# [EXERCISE DESCRIPTION]
Using the listing that follows, filter out every line lacking the string "უფლებები" and return the rest.

# [DATASET EXCERPTS]
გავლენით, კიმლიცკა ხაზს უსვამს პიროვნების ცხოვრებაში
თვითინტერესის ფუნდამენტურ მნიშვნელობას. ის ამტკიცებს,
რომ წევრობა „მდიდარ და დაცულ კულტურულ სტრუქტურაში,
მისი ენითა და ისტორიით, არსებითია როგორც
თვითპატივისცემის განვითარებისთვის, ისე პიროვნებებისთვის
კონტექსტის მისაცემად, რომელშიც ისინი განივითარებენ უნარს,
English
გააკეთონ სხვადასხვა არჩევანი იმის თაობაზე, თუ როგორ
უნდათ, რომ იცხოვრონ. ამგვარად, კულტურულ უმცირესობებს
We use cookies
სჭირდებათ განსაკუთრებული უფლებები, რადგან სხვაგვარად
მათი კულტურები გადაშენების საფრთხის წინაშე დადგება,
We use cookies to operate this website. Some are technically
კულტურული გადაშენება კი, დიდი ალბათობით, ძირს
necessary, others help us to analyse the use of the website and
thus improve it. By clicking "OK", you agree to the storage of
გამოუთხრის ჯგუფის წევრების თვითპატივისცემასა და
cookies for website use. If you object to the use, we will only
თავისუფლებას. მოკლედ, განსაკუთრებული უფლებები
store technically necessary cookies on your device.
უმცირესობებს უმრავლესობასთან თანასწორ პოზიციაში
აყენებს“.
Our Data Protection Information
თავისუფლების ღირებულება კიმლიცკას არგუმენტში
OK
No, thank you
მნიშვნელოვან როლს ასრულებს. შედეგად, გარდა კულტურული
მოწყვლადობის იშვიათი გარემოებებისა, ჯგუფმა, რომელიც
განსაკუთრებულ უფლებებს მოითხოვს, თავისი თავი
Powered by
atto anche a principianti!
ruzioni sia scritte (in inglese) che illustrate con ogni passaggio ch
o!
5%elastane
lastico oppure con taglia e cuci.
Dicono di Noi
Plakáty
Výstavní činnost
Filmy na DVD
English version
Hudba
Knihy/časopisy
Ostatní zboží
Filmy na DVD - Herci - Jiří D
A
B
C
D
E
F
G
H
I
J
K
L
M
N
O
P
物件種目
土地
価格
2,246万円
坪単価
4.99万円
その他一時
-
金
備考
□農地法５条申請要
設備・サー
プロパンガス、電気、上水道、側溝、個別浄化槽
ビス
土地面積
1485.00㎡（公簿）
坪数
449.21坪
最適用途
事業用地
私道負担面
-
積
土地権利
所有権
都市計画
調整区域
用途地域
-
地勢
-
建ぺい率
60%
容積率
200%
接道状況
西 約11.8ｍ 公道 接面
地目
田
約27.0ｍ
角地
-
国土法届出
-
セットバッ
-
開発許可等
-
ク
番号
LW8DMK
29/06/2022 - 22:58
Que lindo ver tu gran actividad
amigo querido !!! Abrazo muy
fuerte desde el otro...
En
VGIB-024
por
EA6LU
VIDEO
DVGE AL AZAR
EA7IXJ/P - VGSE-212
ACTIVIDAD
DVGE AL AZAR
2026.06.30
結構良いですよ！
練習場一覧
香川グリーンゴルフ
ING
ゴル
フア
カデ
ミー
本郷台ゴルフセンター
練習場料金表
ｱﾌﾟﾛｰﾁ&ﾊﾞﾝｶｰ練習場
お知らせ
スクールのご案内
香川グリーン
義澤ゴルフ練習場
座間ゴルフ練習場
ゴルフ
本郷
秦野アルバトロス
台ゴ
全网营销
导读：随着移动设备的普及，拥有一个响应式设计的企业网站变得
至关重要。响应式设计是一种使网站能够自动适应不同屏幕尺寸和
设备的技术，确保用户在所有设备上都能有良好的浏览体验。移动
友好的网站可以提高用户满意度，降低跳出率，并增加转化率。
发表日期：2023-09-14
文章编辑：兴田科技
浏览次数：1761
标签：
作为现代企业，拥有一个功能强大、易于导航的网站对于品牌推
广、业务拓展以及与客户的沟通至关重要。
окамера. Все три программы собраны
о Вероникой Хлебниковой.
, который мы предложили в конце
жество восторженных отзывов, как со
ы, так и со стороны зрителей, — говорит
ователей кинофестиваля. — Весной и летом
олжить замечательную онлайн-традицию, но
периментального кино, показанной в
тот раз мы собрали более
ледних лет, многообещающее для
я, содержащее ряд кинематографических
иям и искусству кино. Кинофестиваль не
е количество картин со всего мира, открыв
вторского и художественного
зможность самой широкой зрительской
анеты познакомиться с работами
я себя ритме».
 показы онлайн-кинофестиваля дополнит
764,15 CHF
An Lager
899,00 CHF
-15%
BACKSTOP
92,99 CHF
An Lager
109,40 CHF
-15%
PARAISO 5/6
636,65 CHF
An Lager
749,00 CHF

# [SOLVED PROBLEM]
სჭირდებათ განსაკუთრებული უფლებები, რადგან სხვაგვარად
თავისუფლებას. მოკლედ, განსაკუთრებული უფლებები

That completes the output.